[[ Input for this task, beginning ]]

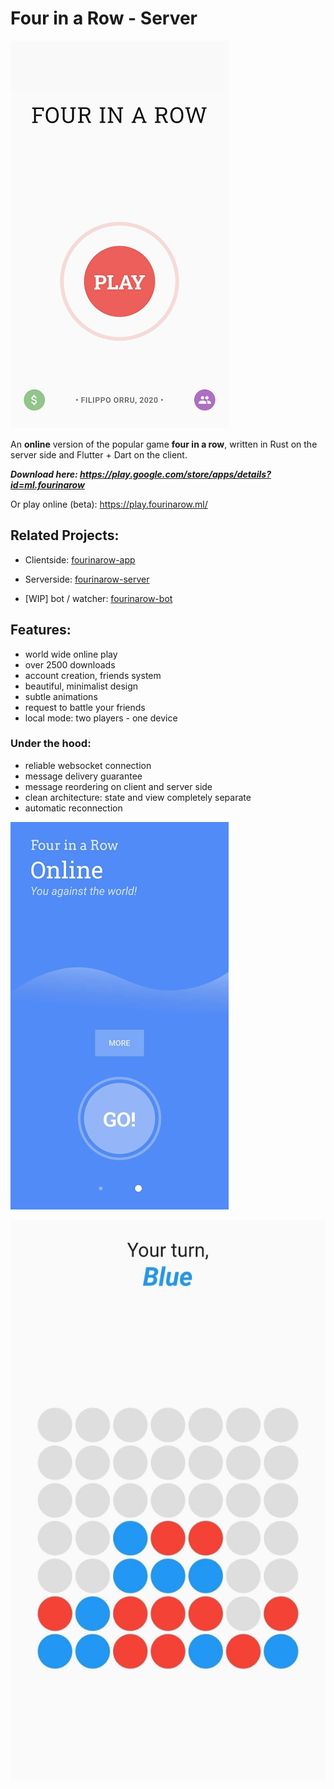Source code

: # Four in a Row - Server

![Screenshot of main screen](screenshots/1.png)

An **online** version of the popular game **four in a row**, written in Rust on the server side and Flutter + Dart on the client.

***Download here: https://play.google.com/store/apps/details?id=ml.fourinarow***

Or play online (beta): https://play.fourinarow.ml/

## Related Projects:
- Clientside: [fourinarow-app](https://github.com/ffactory-ofcl/fourinarow-app)

- Serverside: [fourinarow-server](https://github.com/ffactory-ofcl/fourinarow-server)

- \[WIP\] bot / watcher: [fourinarow-bot](https://github.com/ffactory-ofcl/fourinarow-bot)

## Features:
- world wide online play
- over 2500 downloads
- account creation, friends system
- beautiful, minimalist design
- subtle animations
- request to battle your friends
- local mode: two players - one device

### Under the hood:
- reliable websocket connection
- message delivery guarantee
- message reordering on client and server side
- clean architecture: state and view completely separate
- automatic reconnection

![Screenshot of play selection](screenshots/2.png)

![Screenshot of play](screenshots/3.png)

[[ Input for this task, end ]]

» **Job item**:
The total alone is wanted: how many lines in the listing above contain "friends".

» **Task output**:
2